I/O interface 730 may represent one or more interfaces and may be any of various types of interfaces configured to couple to and communicate with other devices, according to various embodiments. In one embodiment, I/O interface 730 is a bridge chip from a front-side to one or more back-side buses. I/O interface 730 may be coupled to one or more I/O devices 740 via one or more corresponding buses or other interfaces. Examples of I/O devices include storage devices (hard disk, optical drive, removable flash drive, storage array, SAN, or an associated controller), network interface devices, user interface devices or other devices (e.g., graphics, sound, etc.).
Various articles of manufacture that store instructions (and, optionally, data) executable by a computing system to implement techniques disclosed herein are also contemplated. The computing system may execute the instructions using one or more processing elements. The articles of manufacture include non-transitory computer-readable memory media. The contemplated non-transitory computer-readable memory media include portions of a memory subsystem of a computing device as well as storage media or memory media such as magnetic media (e.g., disk) or optical media (e.g., CD, DVD, and related technologies, etc.). The non-transitory computer-readable media may be either volatile or nonvolatile memory.
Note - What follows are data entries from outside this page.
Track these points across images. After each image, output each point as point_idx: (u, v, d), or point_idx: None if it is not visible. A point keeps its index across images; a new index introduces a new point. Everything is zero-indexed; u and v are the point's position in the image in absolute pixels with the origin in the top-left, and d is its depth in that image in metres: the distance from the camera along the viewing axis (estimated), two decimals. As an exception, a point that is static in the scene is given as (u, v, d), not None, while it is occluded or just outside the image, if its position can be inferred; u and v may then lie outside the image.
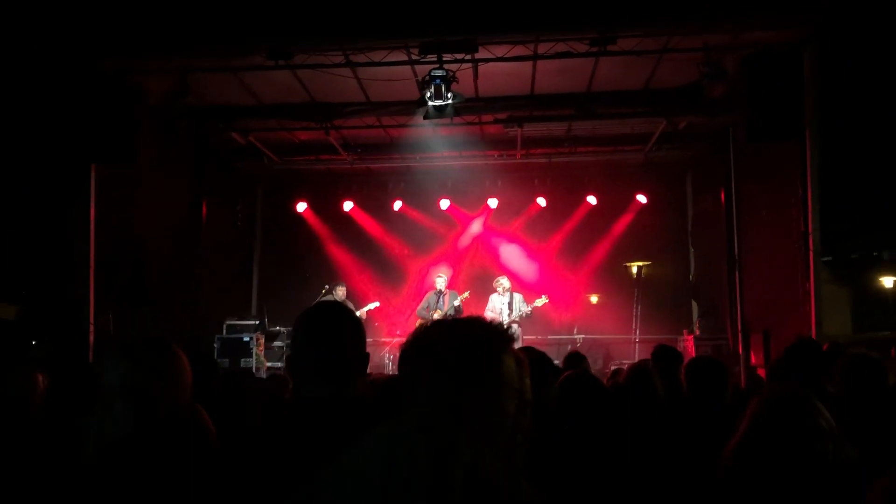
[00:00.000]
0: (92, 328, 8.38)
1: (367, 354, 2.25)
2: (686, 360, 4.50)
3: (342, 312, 2.24)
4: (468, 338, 1.64)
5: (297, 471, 1.94)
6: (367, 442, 1.58)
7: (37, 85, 8.21)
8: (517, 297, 10.79)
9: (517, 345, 7.31)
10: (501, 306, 10.65)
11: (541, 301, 10.67)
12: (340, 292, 11.46)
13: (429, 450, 1.47)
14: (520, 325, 10.49)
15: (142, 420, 2.19)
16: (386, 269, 13.64)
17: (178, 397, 2.27)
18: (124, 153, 8.39)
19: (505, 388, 1.60)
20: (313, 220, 13.87)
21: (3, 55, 7.91)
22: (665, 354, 4.84)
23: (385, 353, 11.92)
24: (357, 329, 2.20)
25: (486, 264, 13.33)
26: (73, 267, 8.40)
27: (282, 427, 2.09)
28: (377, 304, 11.89)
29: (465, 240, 13.74)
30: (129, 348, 2.30)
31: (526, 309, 10.62)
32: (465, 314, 10.49)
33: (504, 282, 10.93)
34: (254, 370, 10.22)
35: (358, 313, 11.12)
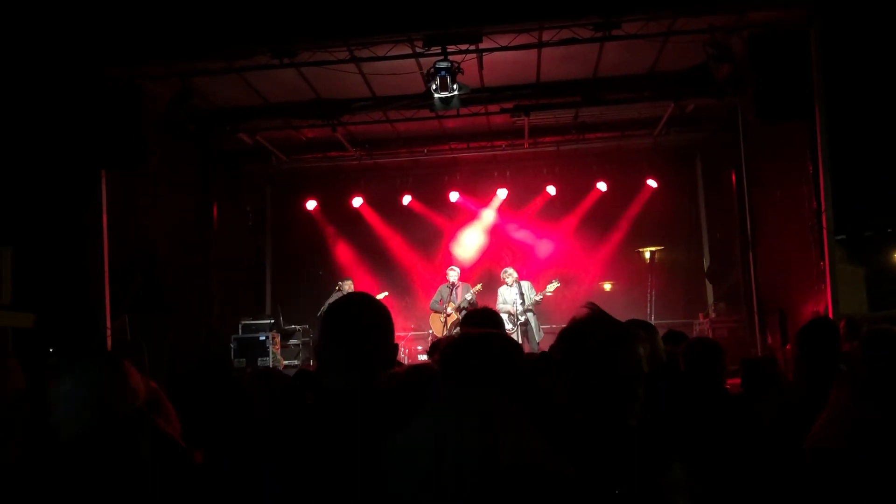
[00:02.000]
0: (108, 334, 8.44)
1: (395, 346, 2.26)
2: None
3: (367, 305, 2.23)
4: (505, 356, 1.73)
5: (319, 461, 1.96)
6: (418, 424, 1.62)
7: (44, 93, 8.25)
8: (525, 284, 10.72)
9: (536, 332, 7.33)
10: (513, 298, 10.62)
11: (553, 286, 10.60)
12: (347, 287, 11.42)
13: (479, 433, 1.52)
14: (535, 314, 10.46)
15: (90, 423, 2.42)
16: (397, 263, 13.67)
17: (122, 403, 2.50)
18: (134, 158, 8.43)
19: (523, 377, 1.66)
20: (323, 218, 13.91)
21: (9, 64, 7.95)
22: (672, 339, 4.88)
23: (400, 347, 11.94)
24: (382, 322, 2.19)
25: (498, 255, 13.32)
26: (87, 273, 8.44)
27: (305, 419, 2.11)
28: (385, 293, 11.87)
29: (475, 231, 13.73)
30: (73, 363, 2.58)
31: (536, 296, 10.56)
32: (480, 306, 10.49)
33: (511, 272, 10.88)
34: (271, 367, 10.27)
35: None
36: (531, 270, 12.36)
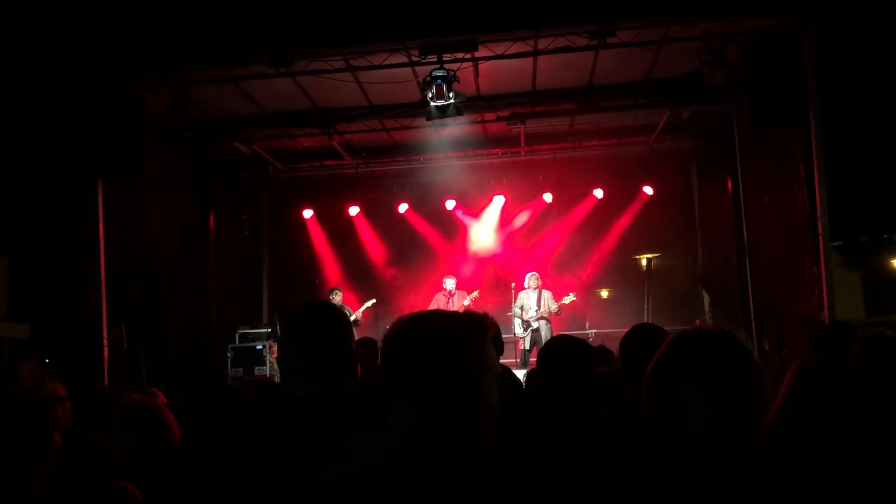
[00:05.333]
0: (105, 343, 8.41)
1: (355, 353, 2.28)
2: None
3: (327, 313, 2.28)
4: (439, 328, 1.64)
5: (278, 467, 1.98)
6: (346, 448, 1.57)
7: (41, 103, 8.27)
8: (546, 293, 10.73)
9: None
10: (530, 302, 10.65)
11: (568, 299, 10.62)
12: (336, 298, 11.41)
13: (403, 451, 1.46)
14: (549, 322, 10.47)
15: None
16: (393, 272, 13.65)
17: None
18: (130, 168, 8.43)
19: (483, 375, 1.60)
20: (320, 226, 13.90)
21: (6, 72, 7.96)
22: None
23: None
24: (342, 329, 2.24)
25: (495, 263, 13.32)
26: (84, 283, 8.43)
27: (267, 425, 2.13)
28: (374, 301, 11.87)
29: (471, 239, 13.72)
30: None
31: (554, 306, 10.57)
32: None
33: (535, 277, 10.89)
34: (268, 377, 10.24)
35: (356, 314, 11.16)
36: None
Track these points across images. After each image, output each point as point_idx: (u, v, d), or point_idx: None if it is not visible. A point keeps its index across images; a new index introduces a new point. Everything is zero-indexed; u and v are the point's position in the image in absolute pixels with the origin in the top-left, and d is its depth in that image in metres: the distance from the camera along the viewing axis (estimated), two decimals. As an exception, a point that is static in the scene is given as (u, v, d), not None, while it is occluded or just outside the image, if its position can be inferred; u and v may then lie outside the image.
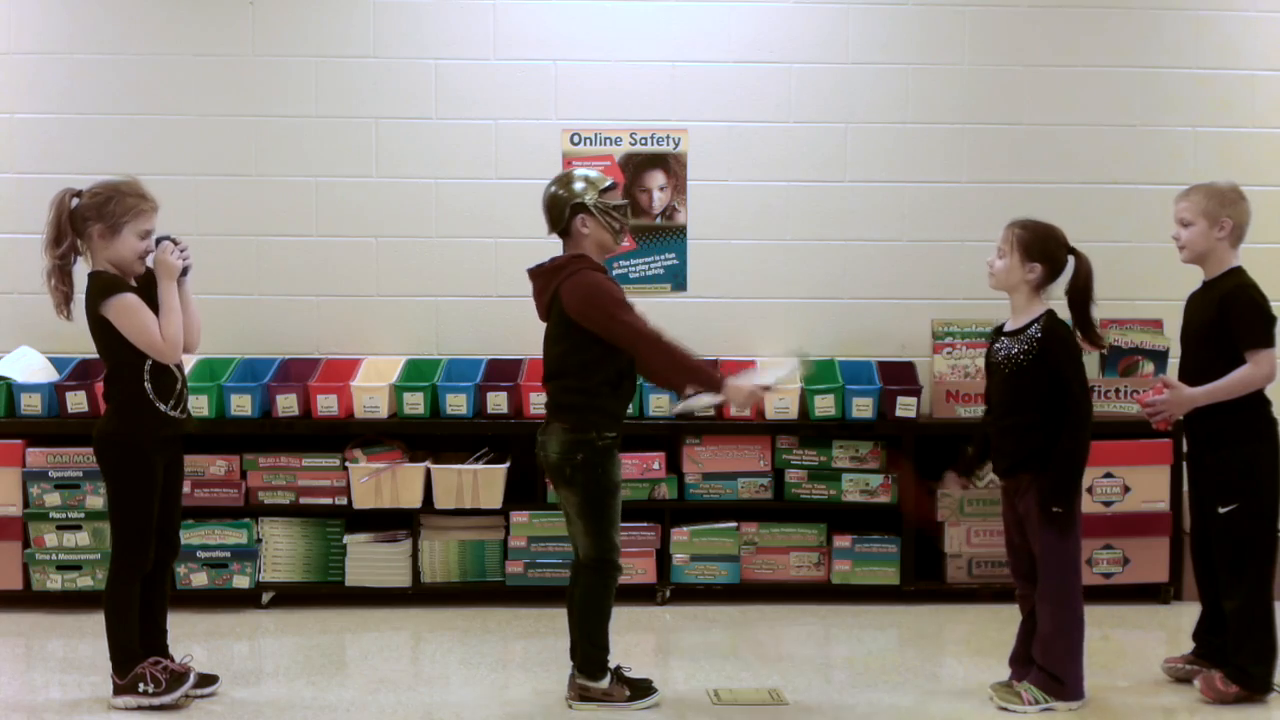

Although specific embodiments have been described above, these embodiments are not intended to limit the scope of the present disclosure, even where only a single embodiment is described with respect to a particular feature. Examples of features provided in the disclosure are intended to be illustrative rather than restrictive unless stated otherwise. The above description is intended to cover such alternatives, modifications, and equivalents as would be apparent to a person skilled in the art having the benefit of this disclosure.
The scope of the present disclosure includes any feature or combination of features disclosed herein (either explicitly or implicitly), or any generalization thereof, whether or not it mitigates any or all of the problems addressed herein. Accordingly, new claims may be formulated during prosecution of this application (or an application claiming priority thereto) to any such combination of features. In particular, with reference to the appended claims, features from dependent claims may be combined with those of the independent claims and features from respective independent claims may be combined in any appropriate manner and not merely in the specific combinations enumerated in the appended claims.
Number | Date | Country | Kind |
---|---|---|---|
PCT/CN2019/119675 | Nov 2019 | CN | national |
The present application claims priority to PCT Appl. No. PCT/CN2019/119675, filed Nov. 20, 2019, which is incorporated by reference herein in its entirety.